Aim of the exercise:
Every entry that follows should be reproduced exactly.

The data:
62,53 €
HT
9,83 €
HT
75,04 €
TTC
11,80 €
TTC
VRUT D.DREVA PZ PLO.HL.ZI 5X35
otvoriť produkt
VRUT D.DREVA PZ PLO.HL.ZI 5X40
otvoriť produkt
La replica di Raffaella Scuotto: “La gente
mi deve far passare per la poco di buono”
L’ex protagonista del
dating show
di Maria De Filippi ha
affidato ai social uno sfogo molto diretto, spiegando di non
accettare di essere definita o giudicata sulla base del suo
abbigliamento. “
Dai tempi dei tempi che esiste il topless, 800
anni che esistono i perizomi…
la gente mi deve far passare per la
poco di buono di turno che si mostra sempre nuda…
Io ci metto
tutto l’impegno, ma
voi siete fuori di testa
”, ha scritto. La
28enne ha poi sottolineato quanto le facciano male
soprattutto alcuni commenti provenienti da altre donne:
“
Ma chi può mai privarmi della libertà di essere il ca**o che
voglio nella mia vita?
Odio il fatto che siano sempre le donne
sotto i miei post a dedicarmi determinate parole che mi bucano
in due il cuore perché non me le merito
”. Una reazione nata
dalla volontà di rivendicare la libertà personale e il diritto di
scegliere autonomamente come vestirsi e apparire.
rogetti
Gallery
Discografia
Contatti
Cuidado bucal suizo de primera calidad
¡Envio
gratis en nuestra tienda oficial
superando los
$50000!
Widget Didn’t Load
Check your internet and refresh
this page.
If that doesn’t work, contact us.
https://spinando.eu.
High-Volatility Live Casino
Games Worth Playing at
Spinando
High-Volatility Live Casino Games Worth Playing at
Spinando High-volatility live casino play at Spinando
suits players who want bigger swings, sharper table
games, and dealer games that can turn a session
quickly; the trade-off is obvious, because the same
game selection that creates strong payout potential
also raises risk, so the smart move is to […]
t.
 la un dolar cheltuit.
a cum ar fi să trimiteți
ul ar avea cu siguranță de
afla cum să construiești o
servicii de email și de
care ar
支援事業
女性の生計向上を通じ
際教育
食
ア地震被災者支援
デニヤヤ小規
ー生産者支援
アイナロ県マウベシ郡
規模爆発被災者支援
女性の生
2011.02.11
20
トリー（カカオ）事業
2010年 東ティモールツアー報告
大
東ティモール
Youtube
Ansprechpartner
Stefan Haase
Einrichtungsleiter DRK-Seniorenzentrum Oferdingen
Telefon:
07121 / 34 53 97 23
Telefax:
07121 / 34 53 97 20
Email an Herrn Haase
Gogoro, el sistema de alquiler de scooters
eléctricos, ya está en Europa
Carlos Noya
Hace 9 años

Written answer:
62,53 €
HT
9,83 €
HT
75,04 €
TTC
11,80 €
TTC
VRUT D.DREVA PZ PLO.HL.ZI 5X35
otvoriť produkt
VRUT D.DREVA PZ PLO.HL.ZI 5X40
otvoriť produkt
La replica di Raffaella Scuotto: “La gente
mi deve far passare per la poco di buono”
L’ex protagonista del
dating show
di Maria De Filippi ha
affidato ai social uno sfogo molto diretto, spiegando di non
accettare di essere definita o giudicata sulla base del suo
abbigliamento. “
Dai tempi dei tempi che esiste il topless, 800
anni che esistono i perizomi…
la gente mi deve far passare per la
poco di buono di turno che si mostra sempre nuda…
Io ci metto
tutto l’impegno, ma
voi siete fuori di testa
”, ha scritto. La
28enne ha poi sottolineato quanto le facciano male
soprattutto alcuni commenti provenienti da altre donne:
“
Ma chi può mai privarmi della libertà di essere il ca**o che
voglio nella mia vita?
Odio il fatto che siano sempre le donne
sotto i miei post a dedicarmi determinate parole che mi bucano
in due il cuore perché non me le merito
”. Una reazione nata
dalla volontà di rivendicare la libertà personale e il diritto di
scegliere autonomamente come vestirsi e apparire.
rogetti
Gallery
Discografia
Contatti
Cuidado bucal suizo de primera calidad
¡Envio
gratis en nuestra tienda oficial
superando los
$50000!
Widget Didn’t Load
Check your internet and refresh
this page.
If that doesn’t work, contact us.
https://spinando.eu.
High-Volatility Live Casino
Games Worth Playing at
Spinando
High-Volatility Live Casino Games Worth Playing at
Spinando High-volatility live casino play at Spinando
suits players who want bigger swings, sharper table
games, and dealer games that can turn a session
quickly; the trade-off is obvious, because the same
game selection that creates strong payout potential
also raises risk, so the smart move is to […]
t.
 la un dolar cheltuit.
a cum ar fi să trimiteți
ul ar avea cu siguranță de
afla cum să construiești o
servicii de email și de
care ar
支援事業
女性の生計向上を通じ
際教育
食
ア地震被災者支援
デニヤヤ小規
ー生産者支援
アイナロ県マウベシ郡
規模爆発被災者支援
女性の生
2011.02.11
20
トリー（カカオ）事業
2010年 東ティモールツアー報告
大
東ティモール
Youtube
Ansprechpartner
Stefan Haase
Einrichtungsleiter DRK-Seniorenzentrum Oferdingen
Telefon:
07121 / 34 53 97 23
Telefax:
07121 / 34 53 97 20
Email an Herrn Haase
Gogoro, el sistema de alquiler de scooters
eléctricos, ya está en Europa
Carlos Noya
Hace 9 años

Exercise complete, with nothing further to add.